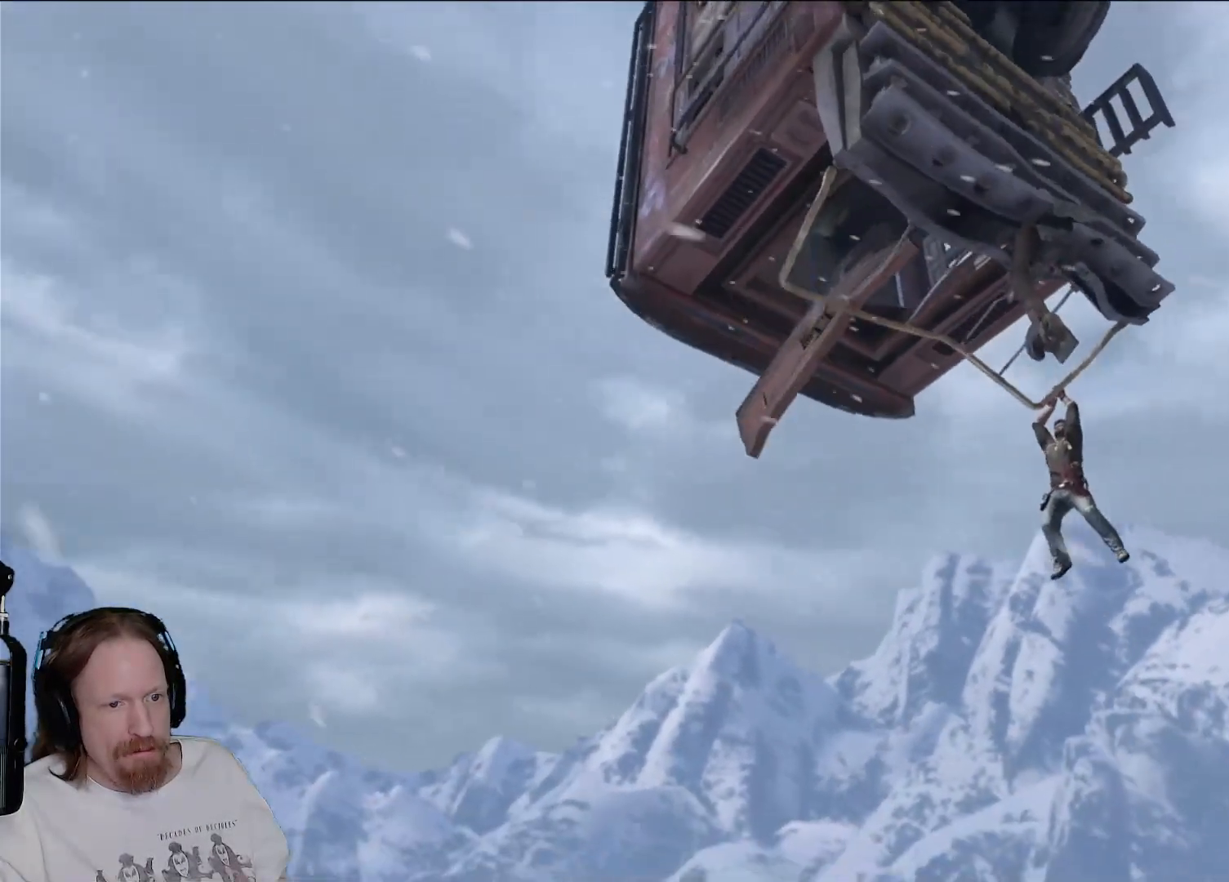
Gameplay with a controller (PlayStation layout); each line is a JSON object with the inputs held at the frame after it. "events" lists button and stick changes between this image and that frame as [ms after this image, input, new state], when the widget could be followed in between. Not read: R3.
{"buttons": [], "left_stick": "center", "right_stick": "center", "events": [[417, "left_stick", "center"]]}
=======
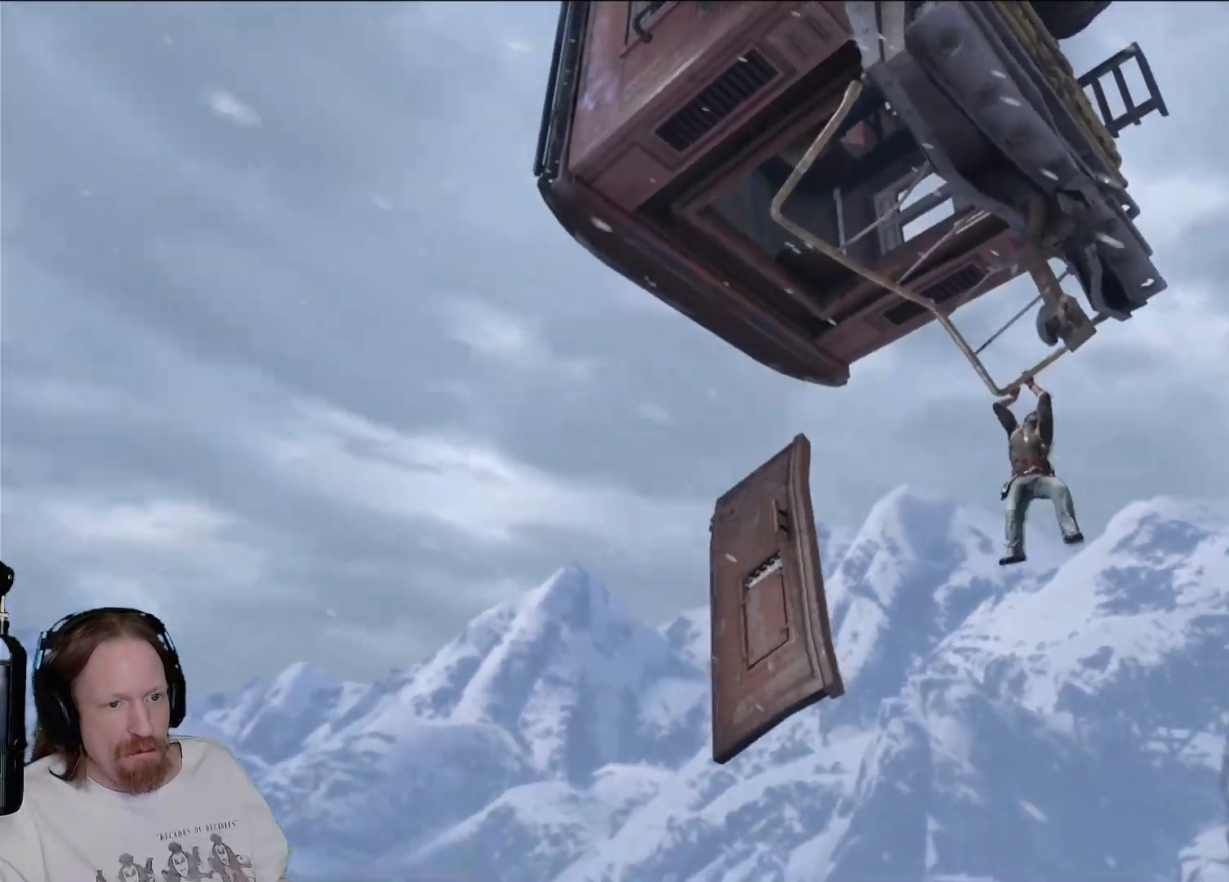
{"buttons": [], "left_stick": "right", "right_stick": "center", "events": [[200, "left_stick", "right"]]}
=======
■ What is expected
In the entries above, some lines hold the string "buttons". Copy each of them.

■ Exercise response
{"buttons": [], "left_stick": "center", "right_stick": "center", "events": [[417, "left_stick", "center"]]}
{"buttons": [], "left_stick": "right", "right_stick": "center", "events": [[200, "left_stick", "right"]]}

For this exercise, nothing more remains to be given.